» **WHAT IS BEING ASKED**
Search the records for the word "knee" and pick out every line that has it.

────────────────────

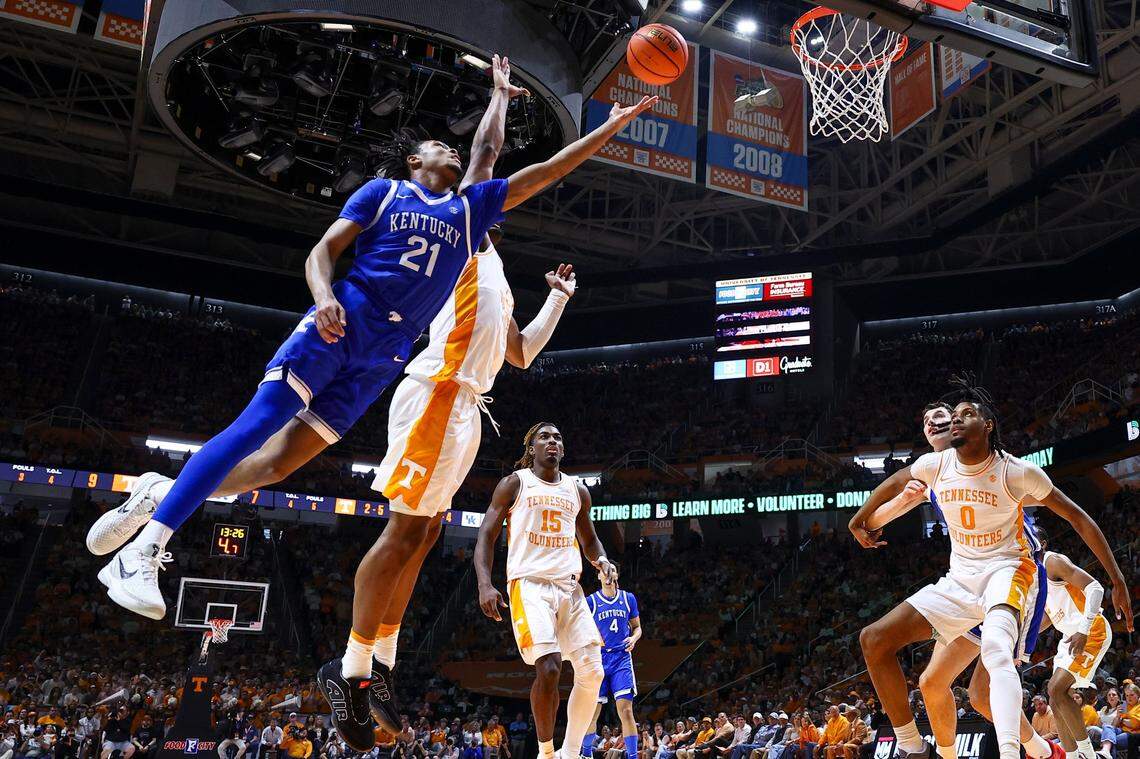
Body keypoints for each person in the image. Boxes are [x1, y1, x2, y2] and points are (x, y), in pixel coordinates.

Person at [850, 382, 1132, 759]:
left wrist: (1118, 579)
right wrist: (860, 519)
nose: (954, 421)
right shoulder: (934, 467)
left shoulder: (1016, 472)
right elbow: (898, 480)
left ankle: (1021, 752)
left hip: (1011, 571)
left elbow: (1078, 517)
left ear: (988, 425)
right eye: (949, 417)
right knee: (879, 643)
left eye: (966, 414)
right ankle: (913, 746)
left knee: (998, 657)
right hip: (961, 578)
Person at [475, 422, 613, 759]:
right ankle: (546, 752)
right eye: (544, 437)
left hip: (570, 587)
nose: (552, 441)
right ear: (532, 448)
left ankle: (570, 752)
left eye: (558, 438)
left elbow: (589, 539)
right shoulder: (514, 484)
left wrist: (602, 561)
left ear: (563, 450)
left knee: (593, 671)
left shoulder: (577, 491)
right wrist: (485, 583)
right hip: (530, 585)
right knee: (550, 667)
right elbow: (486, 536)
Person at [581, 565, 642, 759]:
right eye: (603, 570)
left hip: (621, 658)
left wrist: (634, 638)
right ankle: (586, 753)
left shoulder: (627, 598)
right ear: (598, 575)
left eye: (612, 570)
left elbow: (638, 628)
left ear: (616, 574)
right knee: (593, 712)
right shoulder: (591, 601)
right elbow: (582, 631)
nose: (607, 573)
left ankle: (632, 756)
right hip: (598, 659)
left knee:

────────────────────

» **WRITTEN ANSWER**
right knee: (879, 643)
left knee: (998, 657)
left knee: (593, 671)
right knee: (550, 667)
right knee: (593, 712)
left knee:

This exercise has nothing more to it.